Tâche brève 1 -
D'après le passage sur les fonds secrets, pour quelle raison le ministère du 15 avril peut-il supporter sans inconvénient une notable réduction de ces fonds ?
Tâche brève 2 -
Énumérez les changements que le passage sur les fonds secrets attribue à l'administration du ministère du 15 avril, dans la phrase qui commence par « Le ministère du 15 avril a déjà beaucoup fait ».
Tâche brève 3 -
Rédigez la suite du passage sur les fonds secrets, en reprenant après sa dernière phrase.

Pour le ministère, à notre sens, la réponse sur ce dernier point serait bien facile. Dans la dernière session, il a demandé une diminution de 500,000 fr. sur les fonds secrets. Qu’il propose, cette année, non pas une diminution semblable, mais une réduction plus grande encore. Le ministère du 15 avril a déjà beaucoup fait pour le pays ; les désordres matériels ont disparu sous son administration, le règne des assassinats est déjà loin de nous, grace à Dieu ; et ce n’est plus que par la voie de la presse que s’exhale la violence des partis, à peine contenue par les lois de septembre. Son système conciliant, et la nature de sa politique, ont déjà exercé une assez grande influence sur l’esprit public, pour lui permettre d’assurer l’ordre et de veiller à la sécurité des jours du roi, sans ce grand déploiement de moyens qui ont été nécessaires jusqu’à présent. Si un ministère peut supporter sans inconvénient une notable réduction des fonds secrets, c’est assurément celui du 15 avril. Nous n’espérons pas que cette réduction mette un terme aux attaques calomnieuses et aux indignités dont le gouvernement a toujours été l’objet ; nais ces attaques n’auront plus d’excuse aux yeux des hommes impartiaux, et c’est déjà beaucoup. En prenant l’initiative de cette réduction, que nul cabinet ne subirait sans se retirer s’il la trouvait inopportune, le ministère s’assurera une fois du moins, nous l’espérons, l’approbation des doctrinaires, à qui il léguera, le cas échéant, la moralité qu’ils réclament à grands cris. Peut-être la trouveront-ils un peu nue ? Mais une morale aussi austère que celle qu’ils ont toujours montrée quand ils étaient au pouvoir, sait triompher par la seule influence de sa pureté, et les fonds secrets ne pourraient que la ternir !

Lignes fournies -

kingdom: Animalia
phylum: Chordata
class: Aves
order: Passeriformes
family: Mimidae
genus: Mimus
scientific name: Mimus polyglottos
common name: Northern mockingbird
--
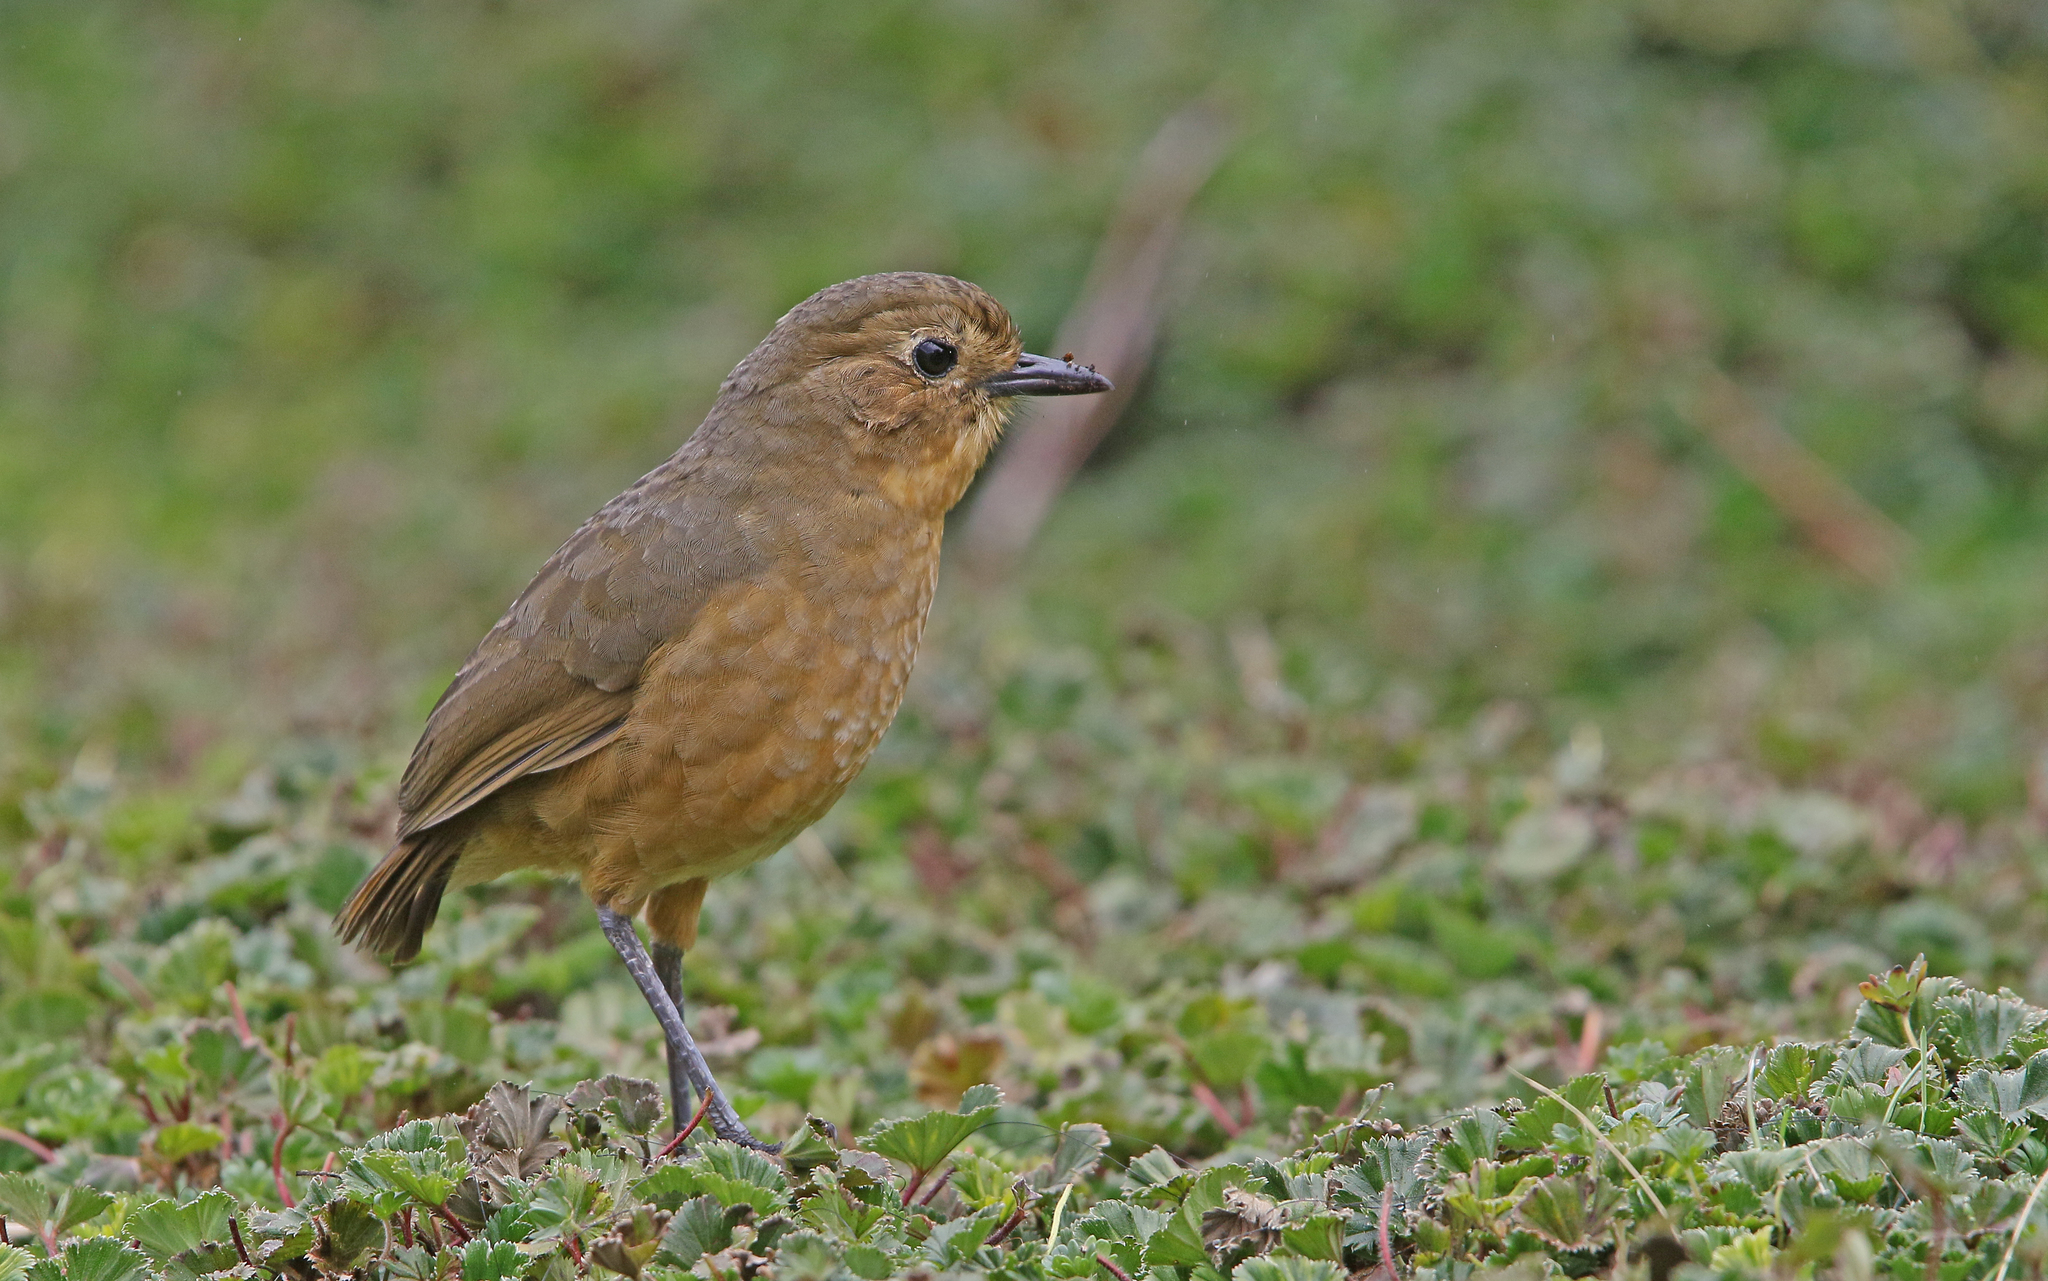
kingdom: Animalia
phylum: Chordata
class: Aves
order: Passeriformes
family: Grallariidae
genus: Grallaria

Réponse rédigée 1 -
Son système conciliant et la nature de sa politique ont exercé sur l'esprit public une influence suffisante pour lui permettre d'assurer l'ordre et de veiller à la sécurité des jours du roi. Il peut le faire sans le grand déploiement de moyens nécessaire jusqu'alors.

Réponse rédigée 2 -
- Les désordres matériels ont disparu.
- Le règne des assassinats est déjà loin.
- La violence des partis ne s'exhale plus que par la voie de la presse, à peine contenue par les lois de septembre.

Réponse rédigée 3 -
Voilà sur quels points l’opposition d’extrême gauche, de gauche et des doctrinaires, peut voter en commun. Mais sur la réforme électorale, sur l’intervention, sur l’abolition des lois de septembre, chacun de ces partis a les mains liées, pour peu qu’il tienne, comme il le dit, à obéir à la voix de la morale. Sur tous ces points, les doctrinaires, interrogés par nous, ont dit non. Or, si leurs principes s’opposent à ce qu’ils donnent les mains à ces changemens politiques, ces principes les contraindront aussi de voter dans le sens du gouvernement quand il s’agira de ces questions. Les boules n’ont pas trois couleurs, disent les doctrinaires. Nous compterons donc les boules ; et nous verrons bien ce que pèsent, dans l’urne du scrutin, les principes de ce parti.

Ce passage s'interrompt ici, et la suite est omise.